Diplomatic efforts to resolve the Nagorno-Karabakh conflict for nearly the last three decades were ineffective, a senior Azerbaijani official said on Saturday.
Addressing reporters in Istanbul, the official said: “We have always appreciated the diplomatic and political efforts for conflict resolution, but we have a right to say that these efforts in the last 28 years were not strong enough, not affirmative enough and not effective enough."
He added that Azerbaijan is not against the Organization for Security and Co-operation in Europe (OSCE) Minsk Group's efforts but noted that it has yet to yield results.

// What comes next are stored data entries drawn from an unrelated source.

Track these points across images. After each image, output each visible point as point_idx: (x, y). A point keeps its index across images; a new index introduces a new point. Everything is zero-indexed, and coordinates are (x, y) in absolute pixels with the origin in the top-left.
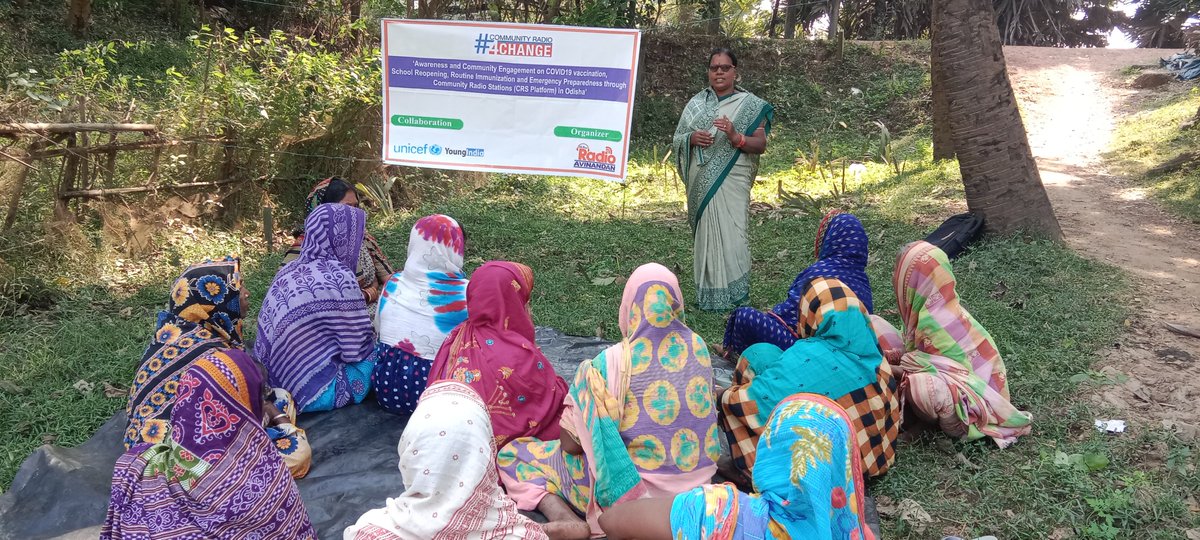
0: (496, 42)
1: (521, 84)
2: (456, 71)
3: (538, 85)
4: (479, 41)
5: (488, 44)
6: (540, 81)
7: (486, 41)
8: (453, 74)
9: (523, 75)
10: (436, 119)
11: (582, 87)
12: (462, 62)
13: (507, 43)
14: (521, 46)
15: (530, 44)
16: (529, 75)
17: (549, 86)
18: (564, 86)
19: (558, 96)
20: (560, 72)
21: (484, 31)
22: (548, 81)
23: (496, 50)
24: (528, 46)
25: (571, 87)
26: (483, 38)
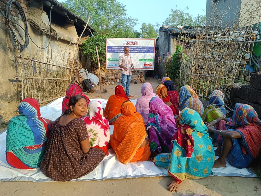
0: (127, 42)
1: (132, 50)
2: (120, 48)
3: (136, 51)
4: (124, 42)
5: (126, 43)
6: (136, 50)
7: (125, 42)
8: (119, 49)
9: (133, 49)
10: (116, 59)
11: (144, 51)
12: (121, 47)
13: (129, 42)
14: (132, 43)
15: (134, 42)
16: (134, 49)
17: (138, 51)
18: (141, 51)
19: (140, 53)
20: (140, 48)
21: (125, 40)
22: (137, 50)
23: (127, 44)
24: (133, 43)
25: (142, 51)
26: (125, 41)
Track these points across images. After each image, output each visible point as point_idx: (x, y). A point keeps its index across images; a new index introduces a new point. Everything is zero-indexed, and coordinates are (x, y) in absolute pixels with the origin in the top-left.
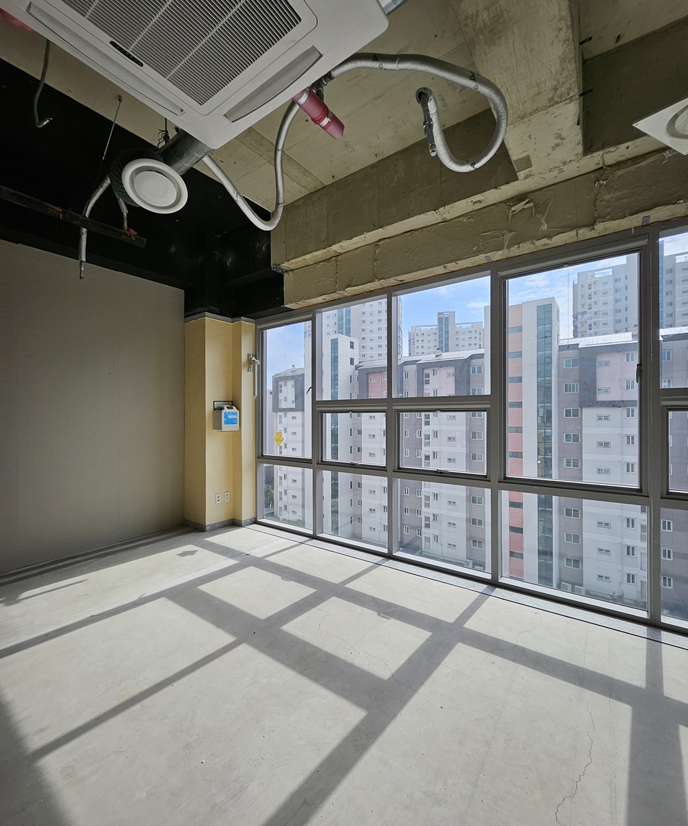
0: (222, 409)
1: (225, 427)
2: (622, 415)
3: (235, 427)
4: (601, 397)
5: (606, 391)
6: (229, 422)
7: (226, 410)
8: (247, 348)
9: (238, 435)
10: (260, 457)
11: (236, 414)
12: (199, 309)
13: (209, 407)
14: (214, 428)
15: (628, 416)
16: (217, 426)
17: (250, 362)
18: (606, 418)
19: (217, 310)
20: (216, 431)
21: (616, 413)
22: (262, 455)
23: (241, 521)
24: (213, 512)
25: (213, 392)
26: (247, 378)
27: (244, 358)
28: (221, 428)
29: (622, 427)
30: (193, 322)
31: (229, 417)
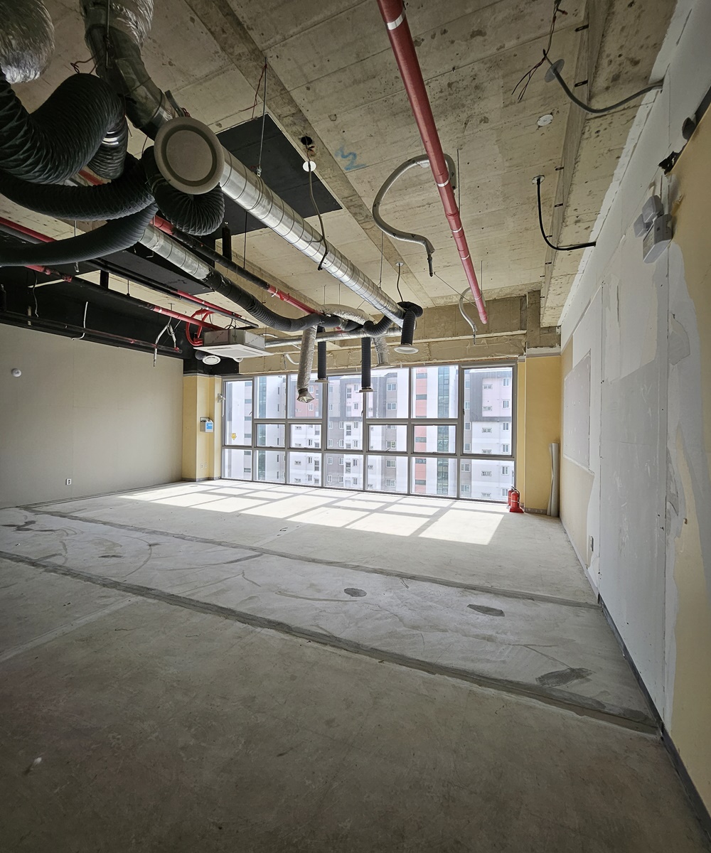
0: (205, 421)
1: (207, 430)
2: (500, 428)
3: (211, 430)
4: (486, 414)
5: (489, 408)
6: (209, 428)
7: (207, 422)
8: (218, 390)
9: (213, 434)
10: (224, 446)
11: (212, 424)
12: (193, 371)
13: (198, 421)
15: (504, 429)
16: (203, 430)
17: (219, 397)
18: (489, 431)
19: (202, 371)
20: (202, 432)
21: (495, 427)
23: (213, 477)
24: (200, 474)
25: (201, 413)
26: (217, 406)
27: (216, 396)
29: (500, 438)
30: (189, 377)
31: (209, 425)
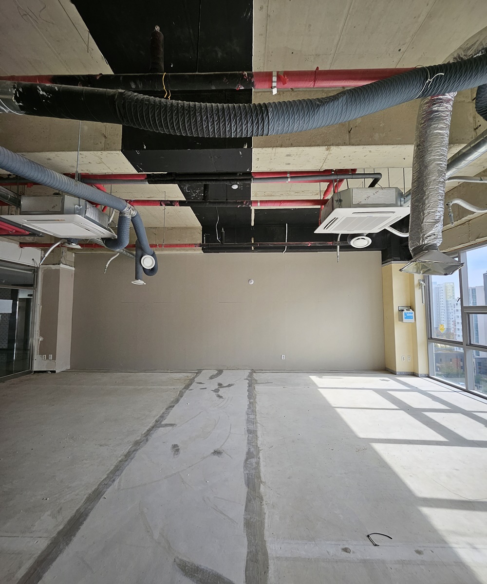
0: (403, 310)
1: (406, 320)
3: (412, 321)
6: (407, 317)
7: (405, 311)
9: (414, 325)
11: (412, 313)
12: (389, 260)
13: (396, 310)
14: (399, 321)
16: (401, 319)
17: (420, 284)
19: (399, 259)
20: (400, 322)
22: (431, 338)
23: (418, 374)
25: (398, 301)
26: (418, 293)
27: (416, 282)
28: (402, 321)
30: (386, 266)
31: (408, 315)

The OSCE Minsk Group, co-chaired by France, Russia, and the United States, was formed in 1992 to find a peaceful solution to the conflict but to no avail. A cease-fire, however, was agreed to in 1994.
The official also said that Turkey is a regional power with legitimate interests and should be involved in regional matters, just as Russia is. Therefore, Turkey must be involved in the conflict resolution of the region.
He said he appreciated Turkey’s efforts to support Azerbaijan, saying that Turkey has provided all kinds of support since Azerbaijan gained its independence.
The official underlined the military cooperation between the two countries, saying that Azerbaijan has received military equipment from Turkey and that the two countries do military exercises together but noted that the Turkish military is not involved in the current conflict.
The official also highlighted the messages of support for Azerbaijan that have been coming from across Turkey.
Many world powers, including France, Russia and the U.S., have urged an immediate cease-fire. Turkey, meanwhile, has supported Baku's right to self-defense and demanded the withdrawal of Armenia's occupying forces.
The official claimed the biggest difference between the two countries is that Azerbaijan is independent and can make its own decisions whereas Armenia must double-check on what to do, implying that larger powers pull Armenia's strings.
He noted that the two sides agreed on a temporary humanitarian cease-fire on Saturday to exchange bodies and prisoners; however, Armenia subsequently shelled a civilian area following the announcement. He underlined that most attacks on Azerbaijani territories are coming from Armenian territories.
Fighting began on Sept. 27 when Armenian forces targeted civilian Azerbaijani settlements and military positions in the region, leading to casualties.
Relations between the two former Soviet republics have been tense since 1991 when the Armenian military occupied Nagorno-Karabakh, an internationally recognized territory of Azerbaijan.
Some 20% of Azerbaijan's territory has remained under illegal Armenian occupation for some three decades.
Four U.N. Security Council (UNSC) and two U.N. General Assembly (UNGA) resolutions, as well as many international organizations, demand the withdrawal of the occupying forces.